A HAVANE accueillera le 6e Congrès de sexologie, du 23 au 26 janvier prochain, à son siège habituel du Palais des Conventions. La rencontre sera placée sous le thème : L’éducation sexuelle dans les processus de transformation sociale.

A propos de cet événement et sur le travail éducatif réalisé depuis des décennies par le Centre national d’Éducation sexuelle (CENESEX), Mariela Castro Espin, directrice du Centre, a eu l’amabilité d’accorder une interview exclusive à Cubasi.

Licenciée en psychologie et pédagogie et master en Sexualité, Mariela Castro est reconnue internationalement comme une figure active de la défense des droits des personnes lesbiennes, gays, bisexuelles et transsexuelles et intersexuelles (LGBTI) à Cuba.

Depuis le mois de novembre dernier, la fille du président cubain Raul Castro, s’est associée aux différents réseaux sociaux en ouvrant un compte sur Twitter, @CastroEspinM et un blog http://elblogdemarielacastro.blogspot.com. Un moyen supplémentaire pour désarticuler les préjugés historiques liés à la sexualité, et en finir avec l’homophobie.

Lors d’une rencontre avec des étudiants étasuniens, en novembre dernier, vous avez déclaré : « La Révolution a changé non seulement la vie des Cubains, mais aussi leur sexualité ». Pourquoi ?

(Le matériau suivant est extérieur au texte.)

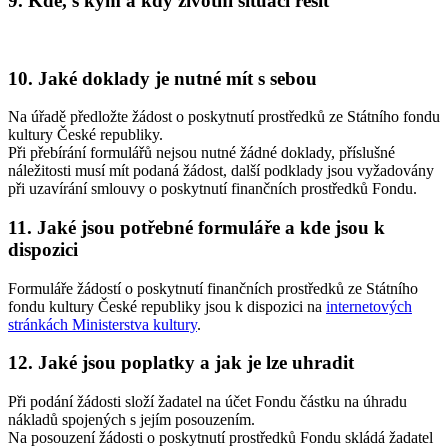
9. Kde, s kým a kdy životní situaci řešit
10. Jaké doklady je nutné mít s sebou
Na úřadě předložte žádost o poskytnutí prostředků ze Státního fondu
kultury České republiky.
Při přebírání formulářů nejsou nutné žádné doklady, příslušné
náležitosti musí mít podaná žádost, další podklady jsou vyžadovány
při uzavírání smlouvy o poskytnutí finančních prostředků Fondu.
11. Jaké jsou potřebné formuláře a kde jsou k
dispozici
Formuláře žádostí o poskytnutí finančních prostředků ze Státního
fondu kultury České republiky jsou k dispozici na
internetových
stránkách Ministerstva kultury
.
12. Jaké jsou poplatky a jak je lze uhradit
Při podání žádosti složí žadatel na účet Fondu částku na úhradu
nákladů spojených s jejím posouzením.
Na posouzení žádosti o poskytnutí prostředků Fondu skládá žadatel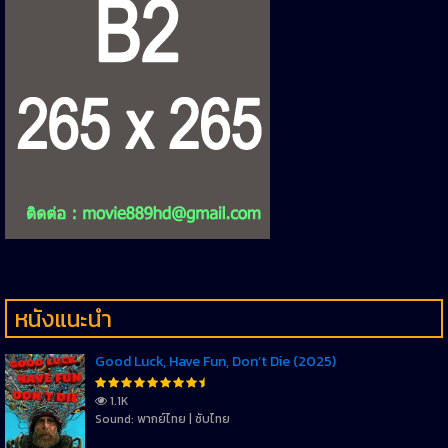
หนังแนะนำ
Good Luck, Have Fun, Don’t Die (2025)
1.1K
Sound: พากย์ไทย | ซับไทย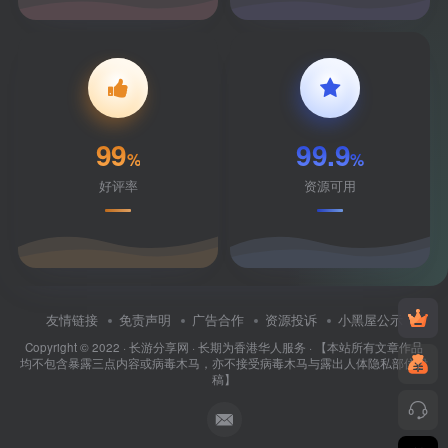
99
99.9
%
%
好评率
资源可用
友情链接
免责声明
广告合作
资源投诉
小黑屋公示
Copyright © 2022 ·
长游分享网
· 长期为香港华人服务 · 【本站所有文章作品
均不包含暴露三点内容或病毒木马，亦不接受病毒木马与露出人体隐私部位投
稿】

La Révolution cubaine a représenté la conquête de la souveraineté nationale tant attendue, mais elle a aussi été un processus complexe de création et de mise en pratique du projet de justice, d’équité sociale et de solidarité que nous avons mis sur pied et défendu pendant ces 50 dernières années. Ce scénario a favorisé la confrontation et le dialogue entre les générations, les patrons culturels, les classes et les strates sociales ; les vieux paradigmes de pouvoir basés sur la domination et l’exploitation, hérités du système colonial espagnol et du néocolonialisme étasunien, ont été remis en question. Il ne fait pas de doute que ce processus a généré des transformations profondes et radicales dans notre culture, dans les préjugés sur les sexualités, dans les relations de domination des hommes sur les femmes, dans la reconfiguration des liens de séduction et de couple, dans les politiques sexuelles qui privilégient les relations hétérosexuelles en excluant d’autres modes de vivre les relations amoureuses et érotiques entre les êtres humains, et qui privent de certains droits les personnes qui ne respectent pas ces paramètres.

Le cinéma cubain et d’autres expressions artistiques ont abordé avec une grande créativité les vicissitudes traversées par des hommes et des femmes, de différents âges, confrontés à ces changements. Ils ont modifié par exemple les critères qui surestiment la virginité imposée aux jeunes filles comme condition au mariage, l’obligation du couple pour toute la vie, la responsabilité exclusive de l’homme comme soutien et chef de famille, la fidélité traditionnelle des femmes et l’infidélité des hommes, le rejet des relations interraciales, les mythes de la menstruation, la discrimination des mères et des femmes célibataires, les droits des femmes, la critique des personnes transgenres, des homosexuels et bisexuels, entre autres.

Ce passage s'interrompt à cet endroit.